Un anno dopo Tahrir, l’Egitto è ancora tutto da rifare

Un anno dopo Tahrir, l’Egitto è ancora tutto da rifare

IL CAIRO – Dal 25 gennaio scorso, piazza Tharir al Cairo è tornata a essere occupata dai “rivoluzionari”. Camminando per la grande piazza e chiacchierando con le persone si coglie un sentimento misto di celebrazione e aspettativa. Per un verso la commemorazione dellʼanniversario della rivoluzione del 27 gennaio 2011 e dei suoi martiri, per lʼaltro la convinzione che gli obiettivi della rivoluzione non siano ancora stati tutti conseguiti. Il corso che ha preso nei mesi scorsi la transizione alla democrazia in Egitto è sotto accusa da parte della piazza. Molte aspettative sono rimaste eluse dalla giunta militare che prese il posto dellʼodiato Mubarak un anno fa. Lʼesercito, dopo essere stato acclamato per aver accolto e sostenuto le richieste della piazza per un cambio di regime, è oggi apertamente contestato e la sua immagine pubblica va deteriorandosi rapidamente.

Le proteste che dal Cairo si sono diffuse a tutto il Paese (Alessandria, Tanta, Damietta, Port Said, Ismailia, Assiut, Qena, Asswan) chiedono che la giunta militare si faccia da parte e devolva il potere a un governo civile, espressione del parlamento liberamente eletto nello scorso dicembre.
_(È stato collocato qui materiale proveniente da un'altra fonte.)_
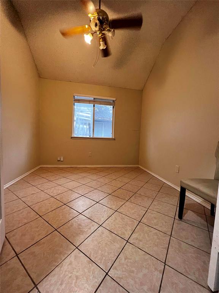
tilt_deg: -3.3
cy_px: 146
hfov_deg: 89.9
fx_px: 110
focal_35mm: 13
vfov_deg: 106.2
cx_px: 110
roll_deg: -2.5
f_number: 1.8
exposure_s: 1/60
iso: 640
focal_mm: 1.57
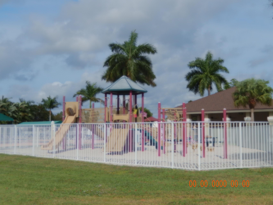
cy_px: 102
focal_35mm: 45
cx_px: 136
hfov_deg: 42.1
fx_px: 355
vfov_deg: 32.2
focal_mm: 8.1
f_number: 8.6
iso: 125
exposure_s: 1/500
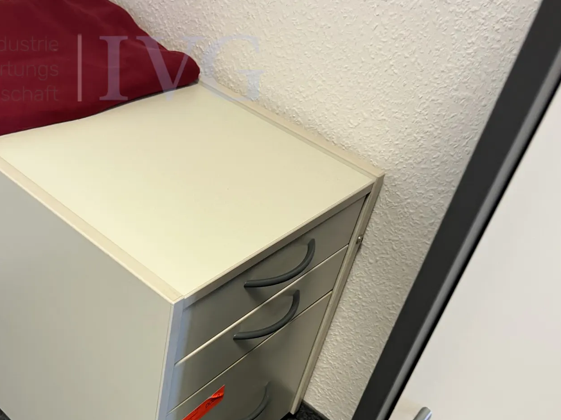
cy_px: 293
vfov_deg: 35.5
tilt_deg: -43.7
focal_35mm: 40
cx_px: 200
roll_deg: -10.7
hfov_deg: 46.3
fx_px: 648
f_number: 1.6
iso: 80
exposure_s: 1/50
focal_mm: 5.1
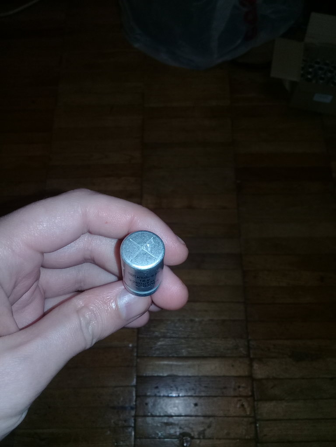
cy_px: 224
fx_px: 401
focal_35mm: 31
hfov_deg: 45.4
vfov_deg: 58.4
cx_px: 168
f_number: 2.2
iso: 64
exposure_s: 1/100
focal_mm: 3.3
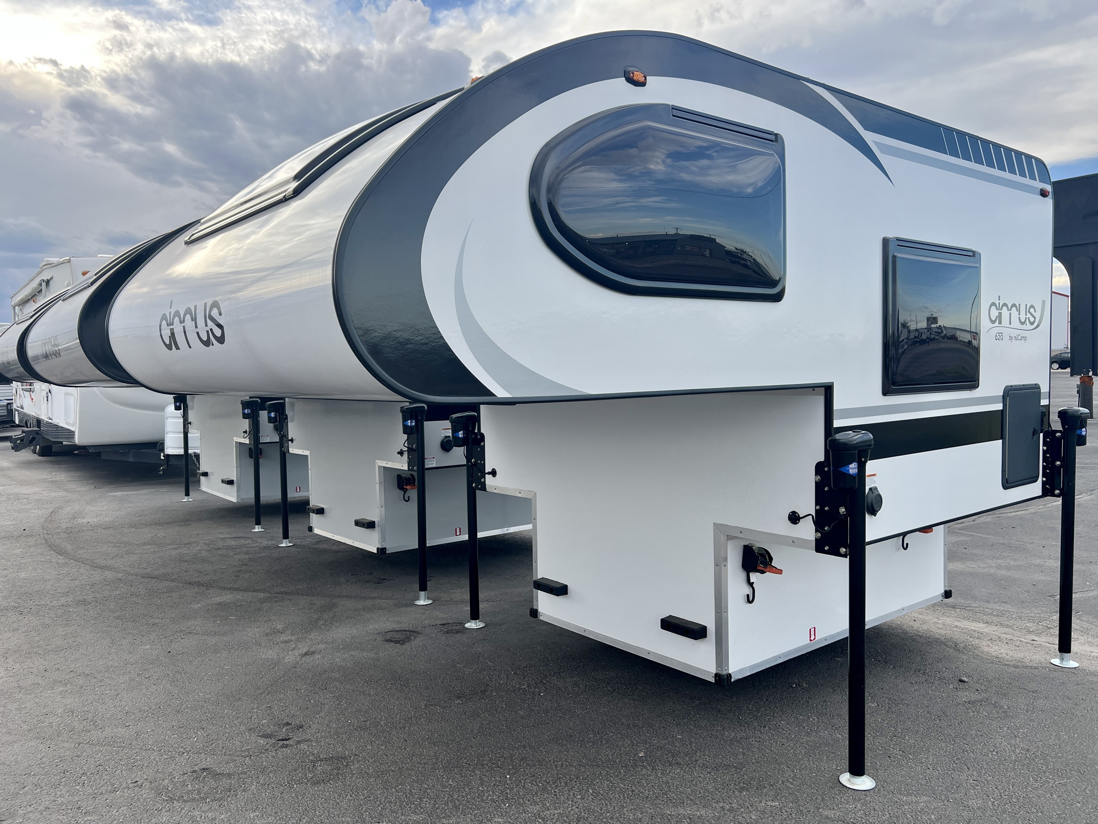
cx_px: 549
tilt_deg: -3.1
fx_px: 825
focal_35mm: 26
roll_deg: +1.8
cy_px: 412
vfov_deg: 53.1
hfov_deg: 67.3
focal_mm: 5.7
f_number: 1.5
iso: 50
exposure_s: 1/827
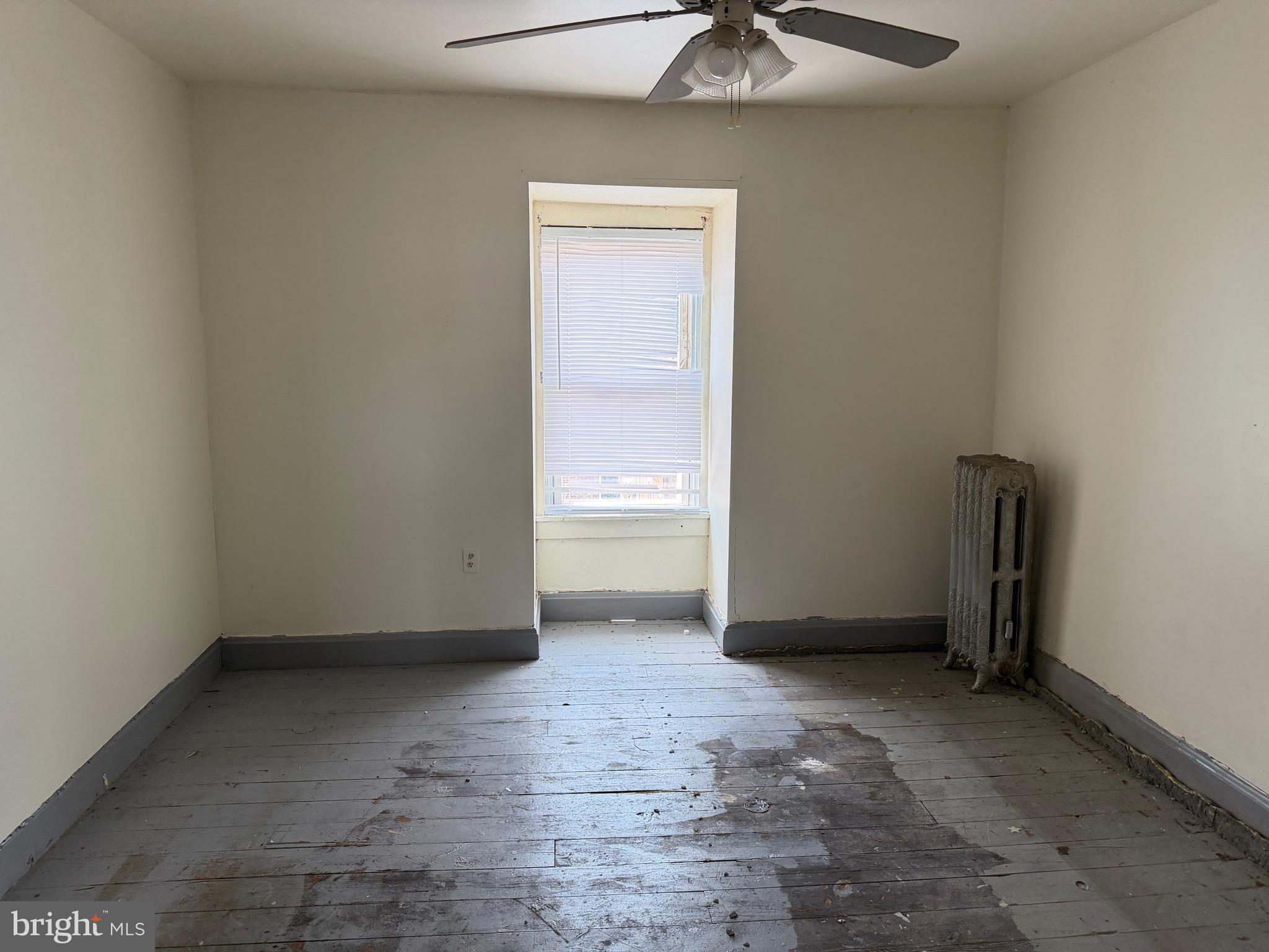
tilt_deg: -8.3
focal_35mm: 24
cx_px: 634
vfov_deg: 56.8
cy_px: 476
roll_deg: -0.3
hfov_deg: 71.6
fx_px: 880
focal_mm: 6.76
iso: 160
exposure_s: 1/120
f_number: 1.78
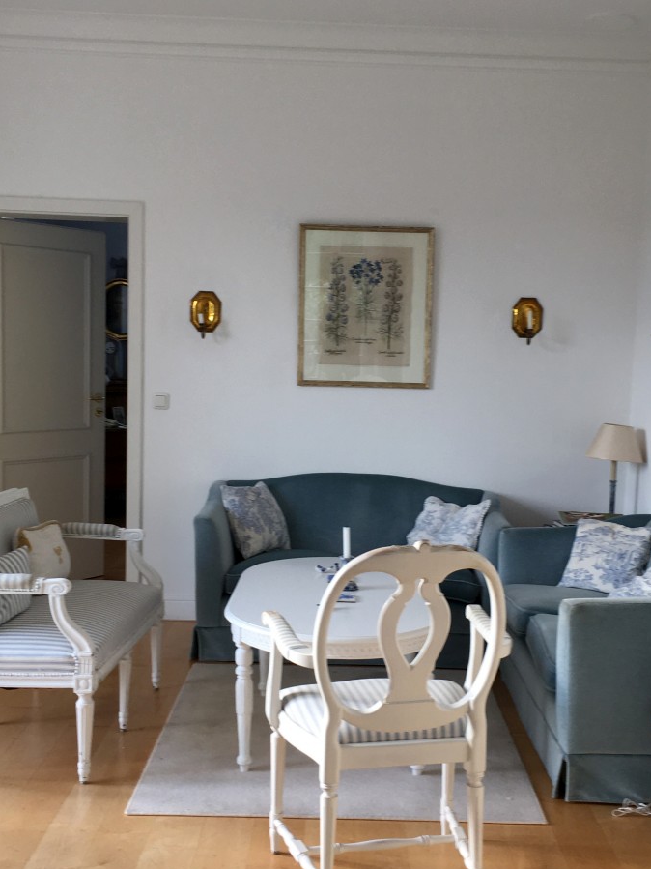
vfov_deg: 43.8
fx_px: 1078
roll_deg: -1.6
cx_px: 373
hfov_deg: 33.5
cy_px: 459
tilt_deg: -7.0
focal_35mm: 43
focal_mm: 4.15
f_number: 2.2
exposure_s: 1/50
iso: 32
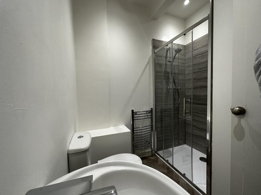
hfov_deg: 102.1
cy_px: 98
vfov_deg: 85.7
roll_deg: -0.3
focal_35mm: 14
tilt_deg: -4.1
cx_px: 130
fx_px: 106
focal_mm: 2.22
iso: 200
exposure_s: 1/100
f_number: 2.2
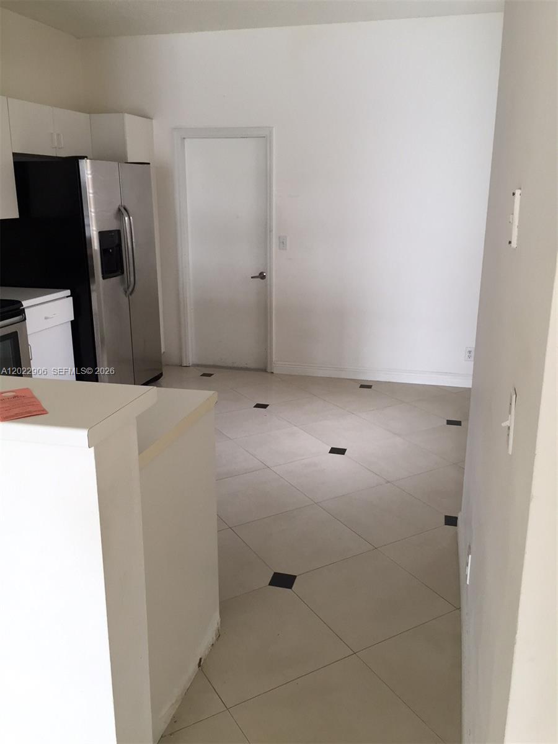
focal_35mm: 29
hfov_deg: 48.2
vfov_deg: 61.7
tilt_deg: -15.6
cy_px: 372
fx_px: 623
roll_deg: +0.2
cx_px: 279
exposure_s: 1/40
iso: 32
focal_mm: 4.15
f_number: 2.2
Le contraddizioni però non mancano se si pensa che il Freedom and Justice Party – il partito dei Fratelli musulmani, che è risultato la prima forza politica del Paese con circa il 47% – si è detto dʼaccordo (almeno ufficialmente) con i piani della giunta militare per una più lunga transizione che dovrebbe portare a un governo e un presidente civili entro lʼanno, ma dopo aver scritto la nuova costituzione sotto la vigilanza dei generali.

La verità è che ancora oggi a Tharir si può chiaramente osservare il carattere popolare, di protesta sociale e a-partitico per il quale si è distinta la rivoluzione egiziana (come quella tunisina). I partiti, e soprattutto quello dei Fratelli, hanno montato i loro palchi allʼinterno della piazza dove si avvicendano gli oratori ad arringare la folla, che continua però ad avere una dialettica discorsiva a se stante. I militari invece sono letteralmente estromessi dalla piazza e si limitano a sorvegliarla, circondandola da lontano. Con un colpo dʼocchio è possibile avere la chiara percezione di come la folla nella piazza si distingua non solo dai militari che stanno fuori, ma anche dai partiti sui palchi. Quellʼanarchia ordinata che chiunque abbia passeggiato per le strade del Cairo non può aver fatto a meno di cogliere, forse scambiandola per semplice disordine e confusione, ha trovato il meglio della sua espressione attraverso la rivoluzione.

Piazza Tharir rimane prima di tutto uno spazio pubblico di confronto e quasi di immedesimazione fisicacon la rivoluzione, dove la gente comune e spesso gli studenti si recano per confrontarsi con i partiti, ma prima di tutto tra loro, in unʼatmosfera che alterna momenti di protesta anche feroce ad altri che mi ricordano le feste di paese nella provincia italiana. Militari, fratelli, salafiti, partiti laici stanno tutti tentando di appropriarsi di una rivoluzione che fatica ancora a esprimere una leadership chiara e consolidata.

Rimane lo stacco tra i programmi, in molti casi nemmeno troppo articolati, dei partiti e le richieste delle masse che intendono la democrazia prima ancora che come un esercizio di sovranità politica come la porta di accesso a una vita migliore, dove sostanzialmente le sperequazioni e stratificazioni sociali siano inferiori e più sopportabili.

In piazza si parla ancora, e prima di tutto, di corruzione versus diritto di tutti i lavoratori di godere dei frutti della loro fatica. La critica principale si indirizza al posto pubblico e a chi lo occupa che viene guardato come una sorta di simbolo del sistema clientelare del passato regime. Si vorrebbe non solo mettere un tetto agli stipendi pubblici, ma modularli attraverso una scala proporzionale che eviti differenze salariali (e di conseguenza sociali) troppo grandi.

Il problema è che al corso rivoluzionario si è affiancata una crescente crisi economica che ha duramente colpito i principali settori produttivi del paese e in particolar modo il turismo. Gli operai nelle fabbriche e nei trasporti scioperano a singhiozzo chiedendo aumenti salariali che vengono intesi come i dividenti della rivoluzione ai quali non si è più disposti a rinunciare. Le leggi del mercato non fanno però sconti, specie se i partiti non hanno una chiara politica economica: esiste il rischio che si inneschi un circolo vizioso che attraverso la crisi economica finisca per deprimere il corso della transizione democratica.